She added that this move was "a clear signal to the heads of state and government to take action - the ball is now in their court".

The EPP group member was especially pleased that "this report has largely brought all the political groups together. We have set aside our differences and united our will to be effective and show that Europe will not abandon its youth".

Unfortunately, representatives from parliament's S&D group were not quite as enthusiastic, with Socialist spokesperson on employment and social affairs Jutta Steinruck saying, "we are still far from the moment when we can celebrate great results. Therefore, the fight against youth unemployment must remain our number one priority, with the pre-financing providing an initial impulse for member states".
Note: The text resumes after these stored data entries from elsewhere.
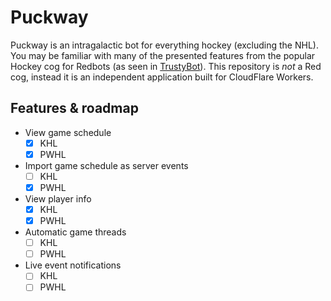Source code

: # Puckway

Puckway is an intragalactic bot for everything hockey (excluding the NHL). You may be familiar with many of the presented features from the popular Hockey cog for Redbots (as seen in [TrustyBot](https://github.com/TrustyJAID/Trusty-cogs)). This repository is *not* a Red cog, instead it is an independent application built for CloudFlare Workers.

## Features & roadmap

- View game schedule
    - [x] KHL
    - [x] PWHL
- Import game schedule as server events
    - [ ] KHL
    - [x] PWHL
- View player info
    - [x] KHL
    - [x] PWHL
- Automatic game threads
    - [ ] KHL
    - [ ] PWHL
- Live event notifications
    - [ ] KHL
    - [ ] PWHL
S&D deputy Brando Benifei commented, "Europe is doing its part. Now it's time for the member states to act. We urge them to use all the resources made available with this programme, to provide quality opportunities for young people. We cannot afford to waste more time when the future of our youngsters is at stake".

Marian Harkin, ALDE group coordinator on parliament's employment and social affairs committee, underlined that "it is crucial that member states take all the measures possible to implement the youth guarantee and […] the European parliament has made it easier for them to deliver this important goal".

However, ALDE vice-coordinator on parliament's employment and social affairs committee Martina Dlabajova warned, "money alone cannot create jobs - jobs are created by the real needs of the economy. It's important that financing is complemented with labour market reforms at the national level".